Please reproduce the listing below with each "Недоступно" changed to "Нет в наличии" and every other line left as it is. Omit the pictures.

....

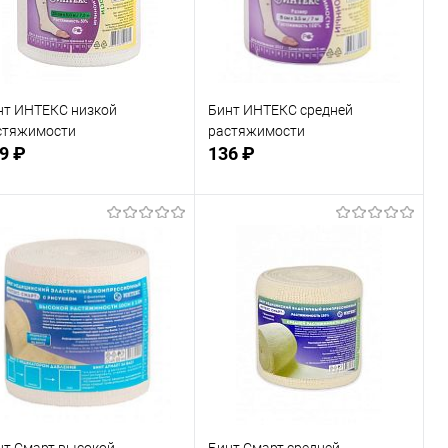
нт ИНТЕКС низкой
Бинт ИНТЕКС средней
стяжимости
растяжимости
9 ₽
136 ₽
Подписаться
Подписаться
В избранное
В избранное
Недоступно
Недоступно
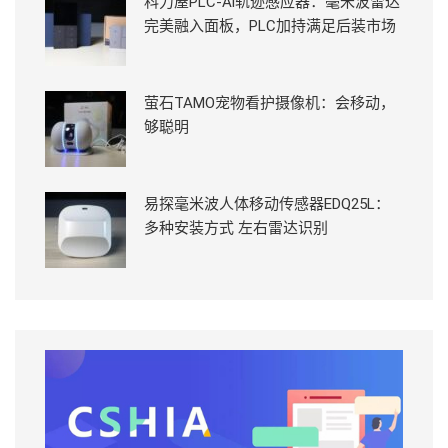
科力屋PLC-Ai轨迹感应器：毫米波雷达
完美融入面板，PLC加持满足后装市场
萤石TAMO宠物看护摄像机：会移动，
够聪明
易探毫米波人体移动传感器EDQ25L：
多种安装方式 左右雷达识别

....

=== ANSWER FOR THIS EXERCISE ===
нт ИНТЕКС низкой
Бинт ИНТЕКС средней
стяжимости
растяжимости
9 ₽
136 ₽
Подписаться
Подписаться
В избранное
В избранное
Нет в наличии
Нет в наличии
科力屋PLC-Ai轨迹感应器：毫米波雷达
完美融入面板，PLC加持满足后装市场
萤石TAMO宠物看护摄像机：会移动，
够聪明
易探毫米波人体移动传感器EDQ25L：
多种安装方式 左右雷达识别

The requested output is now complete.